Available records START

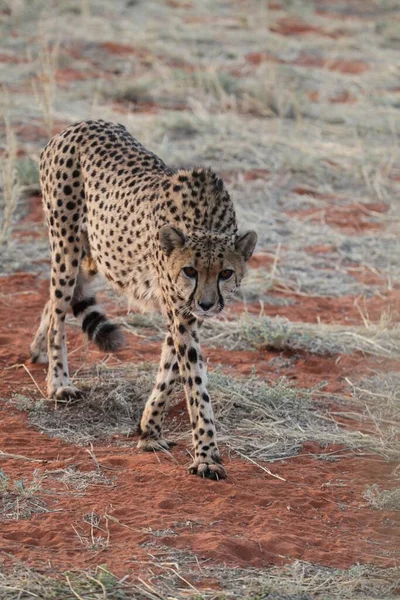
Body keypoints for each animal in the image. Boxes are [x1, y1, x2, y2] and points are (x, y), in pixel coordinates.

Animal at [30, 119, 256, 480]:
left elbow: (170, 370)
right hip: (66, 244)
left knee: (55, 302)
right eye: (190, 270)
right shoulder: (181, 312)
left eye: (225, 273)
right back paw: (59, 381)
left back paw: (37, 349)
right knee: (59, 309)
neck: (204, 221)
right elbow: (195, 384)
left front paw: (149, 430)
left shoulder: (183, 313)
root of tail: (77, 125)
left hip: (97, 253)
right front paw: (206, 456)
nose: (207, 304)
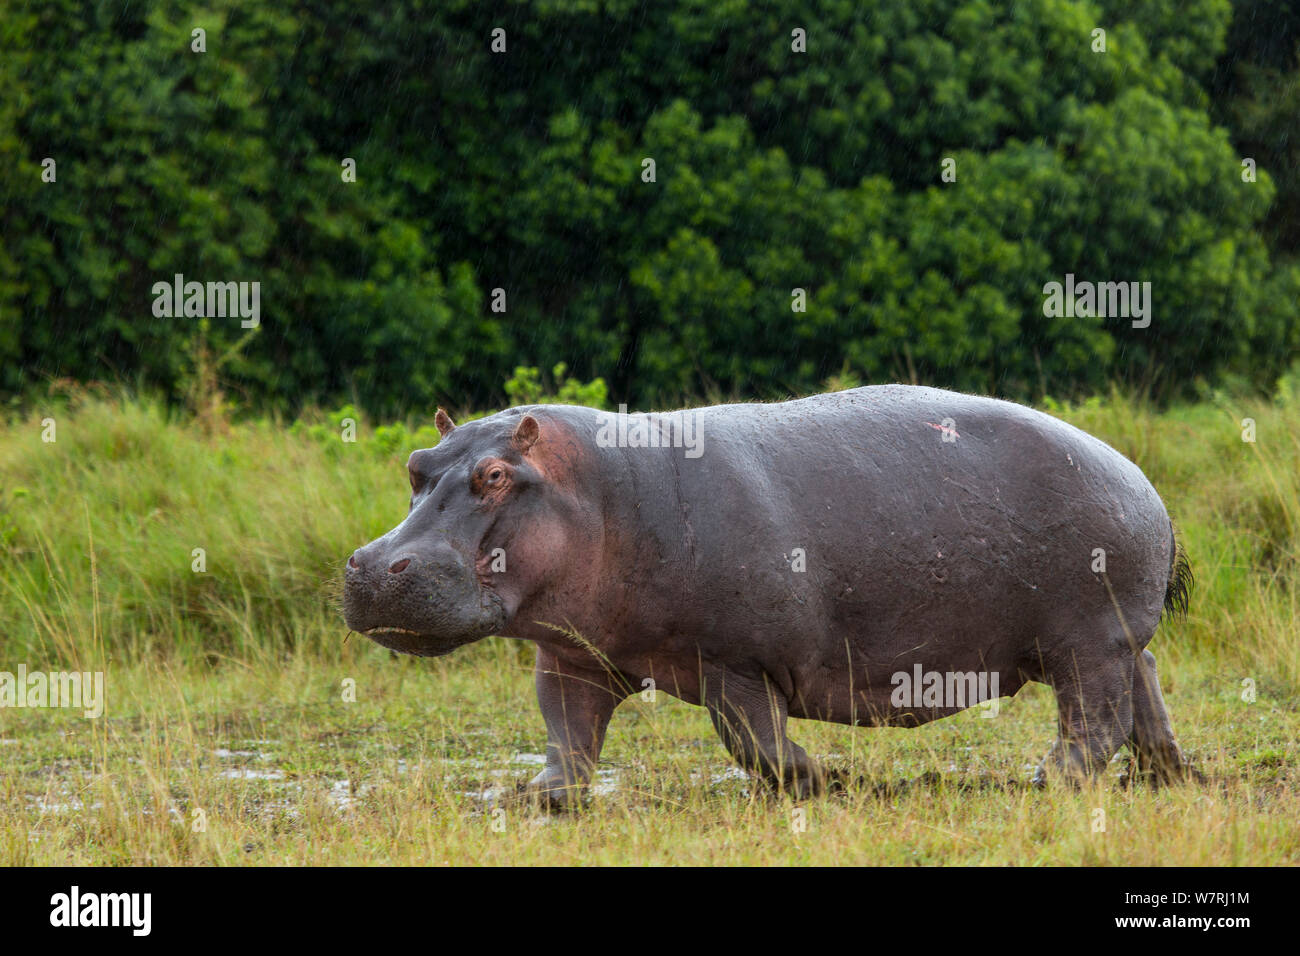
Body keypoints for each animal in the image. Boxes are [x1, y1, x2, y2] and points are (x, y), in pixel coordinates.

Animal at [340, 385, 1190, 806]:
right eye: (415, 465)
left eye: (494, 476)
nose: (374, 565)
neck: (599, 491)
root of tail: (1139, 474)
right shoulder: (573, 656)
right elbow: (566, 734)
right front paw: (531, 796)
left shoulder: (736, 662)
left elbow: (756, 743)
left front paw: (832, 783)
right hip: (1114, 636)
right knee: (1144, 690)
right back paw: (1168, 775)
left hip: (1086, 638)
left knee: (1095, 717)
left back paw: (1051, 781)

Available records END
Available records START

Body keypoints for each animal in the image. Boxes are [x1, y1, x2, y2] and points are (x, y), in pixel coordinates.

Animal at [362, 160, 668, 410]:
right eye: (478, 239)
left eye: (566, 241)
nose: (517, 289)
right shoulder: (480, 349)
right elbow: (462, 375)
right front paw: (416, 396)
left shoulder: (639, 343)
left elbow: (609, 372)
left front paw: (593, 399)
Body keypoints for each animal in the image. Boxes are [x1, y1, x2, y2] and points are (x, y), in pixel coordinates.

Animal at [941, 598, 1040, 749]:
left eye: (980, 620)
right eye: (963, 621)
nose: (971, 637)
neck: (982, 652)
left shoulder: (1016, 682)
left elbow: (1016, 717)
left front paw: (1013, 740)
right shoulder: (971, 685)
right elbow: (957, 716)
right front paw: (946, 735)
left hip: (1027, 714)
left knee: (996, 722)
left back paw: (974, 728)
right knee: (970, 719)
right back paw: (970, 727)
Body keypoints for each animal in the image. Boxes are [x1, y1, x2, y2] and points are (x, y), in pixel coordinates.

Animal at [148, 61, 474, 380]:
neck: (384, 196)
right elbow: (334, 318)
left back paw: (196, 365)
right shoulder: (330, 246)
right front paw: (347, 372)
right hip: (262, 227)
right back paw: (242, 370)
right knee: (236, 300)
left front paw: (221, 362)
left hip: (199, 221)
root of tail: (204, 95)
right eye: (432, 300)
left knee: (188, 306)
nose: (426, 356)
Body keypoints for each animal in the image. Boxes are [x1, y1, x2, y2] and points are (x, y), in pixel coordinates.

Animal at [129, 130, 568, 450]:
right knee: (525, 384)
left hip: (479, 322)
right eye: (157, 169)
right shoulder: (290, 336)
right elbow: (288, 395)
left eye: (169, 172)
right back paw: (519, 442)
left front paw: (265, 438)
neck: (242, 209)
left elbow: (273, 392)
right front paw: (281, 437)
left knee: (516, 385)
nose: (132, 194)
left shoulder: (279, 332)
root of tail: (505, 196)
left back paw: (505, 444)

Available records END

What you have to do → Find every line in the records above that holds the word "elbow", and copy each one.

Output below →
left elbow: (170, 370)
right elbow: (195, 384)
right elbow: (566, 734)
left elbow: (756, 743)
right elbow: (462, 375)
left elbow: (609, 372)
left elbow: (1016, 717)
right elbow: (957, 716)
right elbow: (334, 318)
right elbow: (288, 395)
left elbow: (273, 392)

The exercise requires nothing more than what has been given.